Enter data deduplication technology. It retains a master file of stored data, making sure that it stores only one copy of any given file. After the first backup, subsequent backups are much shorter, as only new files or revised files get transmitted to the backup device.  The result is a lot less space consumed in the backup process.

If a company has 100 Gigabytes (GB) of data, under a normal backup to tape, ten weeks of backup would mean 1 Terabyte (TB) of data stored.

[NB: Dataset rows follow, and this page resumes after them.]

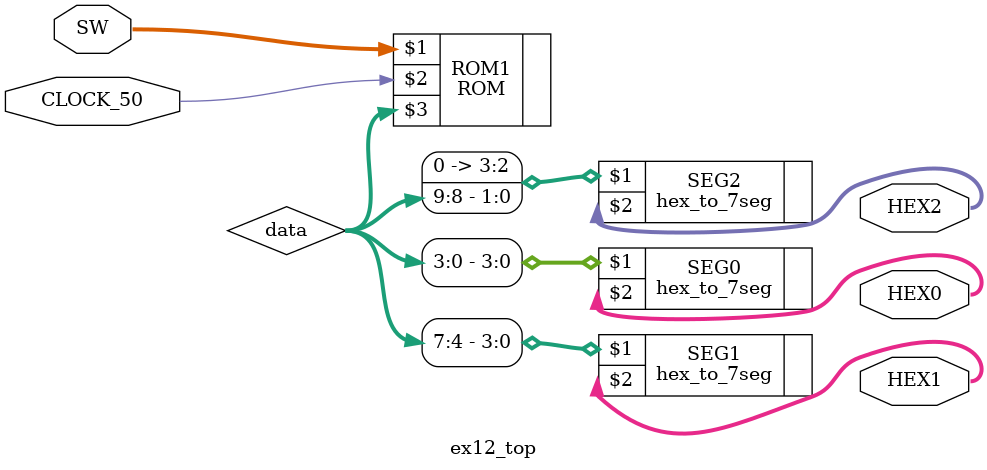
<source format=v>
/* Top level design entity for testing DAC
*  ex12_top.v
*/


module ex12_top(
	SW,
	CLOCK_50,
	HEX0,HEX1,HEX2
);
	input [9:0] SW;
	input CLOCK_50;
	output [6:0] HEX0,HEX1,HEX2;
	
	wire [9:0] data;
	ROM ROM1(SW, CLOCK_50, data);
	hex_to_7seg SEG0(data[3:0], HEX0);
	hex_to_7seg SEG1(data[7:4],HEX1);
	hex_to_7seg SEG2({2'b0,data[9:8]},HEX2);
	
endmodule

</source>
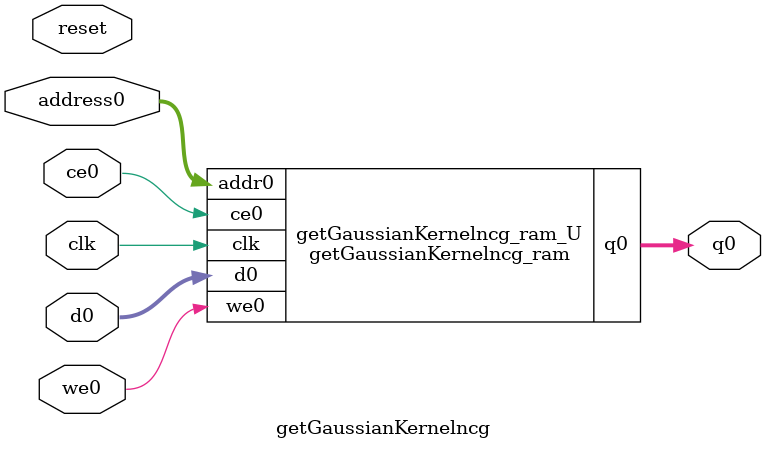
<source format=v>

`timescale 1 ns / 1 ps
module getGaussianKernelncg_ram (addr0, ce0, d0, we0, q0,  clk);

parameter DWIDTH = 32;
parameter AWIDTH = 4;
parameter MEM_SIZE = 9;

input[AWIDTH-1:0] addr0;
input ce0;
input[DWIDTH-1:0] d0;
input we0;
output reg[DWIDTH-1:0] q0;
input clk;

(* ram_style = "distributed" *)reg [DWIDTH-1:0] ram[0:MEM_SIZE-1];




always @(posedge clk)  
begin 
    if (ce0) 
    begin
        if (we0) 
        begin 
            ram[addr0] <= d0; 
            q0 <= d0;
        end 
        else 
            q0 <= ram[addr0];
    end
end


endmodule


`timescale 1 ns / 1 ps
module getGaussianKernelncg(
    reset,
    clk,
    address0,
    ce0,
    we0,
    d0,
    q0);

parameter DataWidth = 32'd32;
parameter AddressRange = 32'd9;
parameter AddressWidth = 32'd4;
input reset;
input clk;
input[AddressWidth - 1:0] address0;
input ce0;
input we0;
input[DataWidth - 1:0] d0;
output[DataWidth - 1:0] q0;



getGaussianKernelncg_ram getGaussianKernelncg_ram_U(
    .clk( clk ),
    .addr0( address0 ),
    .ce0( ce0 ),
    .d0( d0 ),
    .we0( we0 ),
    .q0( q0 ));

endmodule


</source>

In a year, that company would need at least 5 TBs of storage space for backups (in the real world it would be a lot more as new data is created and stored each week).

With deduplication, on the other hand, that original 100 GBs of data might only take up 70 GBs of space because multiple copies of the same data would be eliminated. Perhaps the organization adds 5 GB of new data a week. Ten weeks later, the backup appliance only contains 120 GBs of data.

After a year, it might swell to 320 GB. That’s roughly 15 times less data than during traditional backups. You would call that a deduplication ratio of 15 to 1. Lortu claims much higher deduplication ratios of 100 to 1. However, amounts vary from organization to organization based on the applications used and the type of computing environment.

In addition to deduplication, the LDA-Mini includes compression technology — if you are taking advantage of Lortu’s remote replication service for external storage. Compression essentially squashes (yeah, that’s a technical term) the data into a smaller space.

As an analogy,  consider what a document on a page looks like. It typically has a lot of white space — gaps between paragraphs, spaces between sections etc. Compression, in effect, eliminates these gaps so that more data can be stored in the same footprint — typically about twice as much.

First, the data is deduplicated by comparing the new backup with all the backups stored so far in the appliance. Only new data is stored in the appliance. Before the start of the replication process for remote backups, deduplicated data is compressed and encrypted. That keeps it safe from prying eyes.

Together, deduplication and compression significantly reduce the amount of storage capacity needed by any company, which in turn reduces costs.